Ondanks het feit dat dit openbare informatie was, duurde het tot 2018 voordat Trouw er voor het eerst over rapporteerde. Dit was pas nadat advocaat Eva González Pérez via zowel de rechter als de ombudsman als de politiek had geprobeerd gelijk te halen.
Dit kunnen we vergelijken met een schandaal uit de VS met een ongeveer gelijke procentuele omvang van mensen: de opiatencrisis. In 2020 hadden 2,7 miljoen mensen in de VS last van een opiumverslaving. Dat is ongeveer 0,8 procent van de bevolking.
Dit laat zich vergelijken met 68.376 mensen die zich hebben gemeld als gedupeerde van de toeslagenaffaire. Dat is ongeveer 0,4 procent van de Nederlandse bevolking.
Een groot deel van de opiatencrisis in de VS is in de late jaren 90 begonnen door het op de markt brengen van de pijnstiller OxyContin in 1995. Producent Purdue had een marketingcampagne specifiek gericht op het ontkennen van verslavingspotentieel.
Al in 2001 schrijft de New York Times een artikel over OxyContin en de verslavende gevolgen. Op dat moment is maar over 221,000 mensen bekend dat ze verslaafd zijn aan OxyContin (ongeveer 0,08 procent van de bevolking).
Onder meer deze journalistiek leidde ertoe dat Purdue haar publiciteitscampagne voor OxyContin opgaf. In 2007 moest Purdue een enorme boete betalen om de schade te vergoeden die de opiatencrisis op dat moment al had veroorzaakt.
En in de trotste Amerikaanse traditie is er vervolgens niets opgelost en is de crisis alleen maar erger geworden. Die 600 miljoen dollar wordt op dit moment verspild aan allerlei zaken. Maar men is er in ieder geval van op de hoogte.
En dat gaat niet alleen om de geschreven pers. Het verhaal moet ook nog eens overgebracht worden naar “de mensen thuis”. Het moet dus ook op tv komen. In de VS, met haar 24/7 nieuwsprogrammering en gepolariseerde media, is dat geen probleem.
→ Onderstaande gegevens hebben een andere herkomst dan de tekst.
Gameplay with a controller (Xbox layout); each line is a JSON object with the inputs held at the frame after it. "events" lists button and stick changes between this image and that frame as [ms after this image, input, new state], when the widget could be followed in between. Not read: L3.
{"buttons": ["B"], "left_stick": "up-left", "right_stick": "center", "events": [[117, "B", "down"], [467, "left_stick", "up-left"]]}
Maar in Nederland gaat het dus vaak mis bij het overbrengen van die feiten. Waar in de VS het meeste nieuws wordt overgebracht in journalen, zijn de meeste politieke programma’s in Nederland juist talkshows. En dat is een probleem.
Talkshows hebben een heel specifiek format. Het is in feite een interview, met één of meerdere tafelgasten. Een talkshow trekt kijkers als er interessante gasten aan tafel zitten, en er relevante onderwerpen besproken worden. Maar interviews hebben een zwakke plek.
Het interview kan namelijk makkelijk leiden tot zelfcensuur. Talkshowhosts moeten toegang houden tot de meest spraakmakende gasten, en dat zijn vaak ministers en andere politici. Een te hard interview zorgt dat die mensen niet meer aan willen schuiven.
Daarnaast vereist een hard interview ook een bepaalde diepgang, en juist tafelgesprekken kunnen dat niet hebben. Daarvoor zijn er te veel gasten met te weinig tijd. En bovendien jaagt zo’n hard interview misschien bepaalde stemmers weg, die je juist wil houden.
Dat brengt ons bij de verschrikkelijke ‘interviews’ van Sven Kockelmann. Agema wil geen antwoord geven op simpele vragen, en verschuilt zich achter de “eenheid van kabinetsbeleid” om niet te zeggen wat haar echte mening is. Daar prikt men niet doorheen.
Hetzelfde gebeurde eind vorig jaar, toen de toenmalige minister Yeşilgöz leegliep over de plannen van PvdA/GroenLinks. Daar loog ze simpelweg over de cijfers, maar men weigerde haar te corrigeren. Deels omdat het WNL is, natuurlijk, maar ook vanwege het format.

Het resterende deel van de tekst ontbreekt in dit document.